TEXTO FORNECIDO:
---

São Paulo - A derrota no clássico de domingo pelas Eliminatórias Sul-Americanas da Copa de 2002 quase criou estrago maior na Seleção do Uruguai, que perdeu de 2 a 1 para os líderes argentinos, em Buenos Aires.
Irritado com a substituição, durante o segundo tempo, o atacante Recoba saiu reclamando do técnico Daniel Passarella - o jogador dirigiu insultos ao treinador. A situação só não ficou pior devido à retratação, feita ontem.
"Não gosto de sair", disse ao salientar que Passarella resolveu optar por outro atacante para os momentos finais da partida - Sebastíian Abreu, do San Lorenzo, foi quem entrou.
Mais tarde, Recoba decidiu recuar e minimizou a importância do incidente. O jogador citou a capacidade do técnico em montar uma equipe, garantindo confiar em suas escolhas.
Queixa comum - O que o atacante não quis esquecer foi o suposto erro do árbitro brasileiro Márcio Rezende de Freitas. Recoba disse ter sofrido um pênalti que o lateral-esquerdo Sorín (do Cruzeiro) teria cometido ainda no primeiro tempo. "Fui empurrado por trás. Se tivesse sido marcado o pênalti, a história poderia ter sido diferente", afirmou.
Nesse ponto, Daniel Passarella concordou. "Não foi marcado um pênalti claro."

---

TRECHOS DE DADOS:
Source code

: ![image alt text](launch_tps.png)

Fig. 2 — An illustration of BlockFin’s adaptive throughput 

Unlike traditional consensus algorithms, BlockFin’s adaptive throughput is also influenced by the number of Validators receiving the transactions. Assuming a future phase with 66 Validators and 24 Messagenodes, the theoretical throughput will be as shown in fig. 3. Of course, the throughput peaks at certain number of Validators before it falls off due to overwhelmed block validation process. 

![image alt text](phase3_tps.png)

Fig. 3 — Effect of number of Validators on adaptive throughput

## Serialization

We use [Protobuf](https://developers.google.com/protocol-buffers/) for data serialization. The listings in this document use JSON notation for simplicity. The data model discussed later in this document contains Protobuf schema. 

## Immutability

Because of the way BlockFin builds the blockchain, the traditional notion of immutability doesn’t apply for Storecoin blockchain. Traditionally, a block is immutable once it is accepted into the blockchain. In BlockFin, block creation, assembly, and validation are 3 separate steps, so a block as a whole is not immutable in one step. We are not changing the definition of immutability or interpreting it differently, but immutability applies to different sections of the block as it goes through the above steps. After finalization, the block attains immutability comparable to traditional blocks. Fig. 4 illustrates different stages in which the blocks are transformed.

---

OBJETIVO DA TAREFA: Retorne, sem alterações, o trecho da notícia sobre a derrota do Uruguai que começa em "Irritado com a" e prossegue até "foi quem entrou.". Os registros não têm nenhuma função nesta atividade.

RESPOSTA AO EXERCÍCIO:
Irritado com a substituição, durante o segundo tempo, o atacante Recoba saiu reclamando do técnico Daniel Passarella - o jogador dirigiu insultos ao treinador. A situação só não ficou pior devido à retratação, feita ontem.
"Não gosto de sair", disse ao salientar que Passarella resolveu optar por outro atacante para os momentos finais da partida - Sebastíian Abreu, do San Lorenzo, foi quem entrou.